Proactive management with ULT represents the most effective way to improve disease burden and clinical outcomes in gout [20], and discussions about ULT use should take place between affected individuals and trusted primary care or specialist clinicians in the outpatient—that is, proactive—setting.

Limitations

It is important to note that proactive and reactive statements may not be fully mutually exclusive samples. One of the concepts used to capture proactive care conversations included mentions of primary care providers (PCPs). It is possible that some conversations regarding PCPs include medical intervention that more directly aligns with a reactive approach, as some PCPs adhere to a “treat-the-symptom” approach in managing gout. Given the negativity associated with reactive management in the current study, the contrast in sentiment between the proactive and reactive statements could be further exaggerated with entirely distinct samples. Nevertheless, significant differences in sentiment and emotions were revealed between proactive and reactive management types where each sample was characterized by a unique lexical profile. Future work should explore differences in rheumatologist-focused experiences with reactive experiences in gout.

This is one of the first SML studies to explore mental and emotional experiences related to gout management. As such, these novel findings are likely best interpreted within the context of emerging literature on the topic. Although this study evaluated a considerable number of statements to understand community perspectives, how well these findings apply to the general population is not easily ascertained. Facebook and Reddit comprise international membership across a range of racial and ethnic backgrounds; however, it is difficult to appraise the degree to which specific and/or underrepresented populations are represented in the current study. As a strength, using SML allows researchers to understand patient perspectives that are completely voluntary. Moreover, the minimum requirements for participation using SML are a computer and internet access.
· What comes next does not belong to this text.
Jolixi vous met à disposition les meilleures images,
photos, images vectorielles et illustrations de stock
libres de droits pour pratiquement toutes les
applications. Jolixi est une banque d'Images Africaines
While this is a substantial barrier for some individuals, this methodology eliminates patient travel requirements and avoids study burden, survey fatigue, and other barriers that typically exist with conventional methods.

Conclusions

Proactive treatment of the root cause of gout (hyperuricemia) appears to positively impact mood. It is likely that an alternative reactive approach which downplays the reality of gout as a chronic condition could contribute to the increased levels of stress, anxiety, and depression known to affect individuals with gout [14,15,16] and the negative emotional states observed in this study. This, in turn, can increase the sense of frustration, helplessness, and loss of trust in the doctor-patient relationship. In contrast, proactive management can, in addition to better pain control, result in reduced negative mental states and empower patients with increased confidence and trust in the health care system. Driving more gout care to proactive settings could result in less-reactive flare-associated patterns of care with broad impacts on their overall emotional state as well as comorbidities and perceived stigma.

This approach to investigating self-reported social media data could open valuable opportunities for researchers and clinicians to analyze disease-specific trends, gain a better understanding of patient experiences in near real time, and evaluate which interventions are most likely to be successful. This information can be used to improve QoL for patients with gout and other chronic diseases and reduce their overall burden of illness.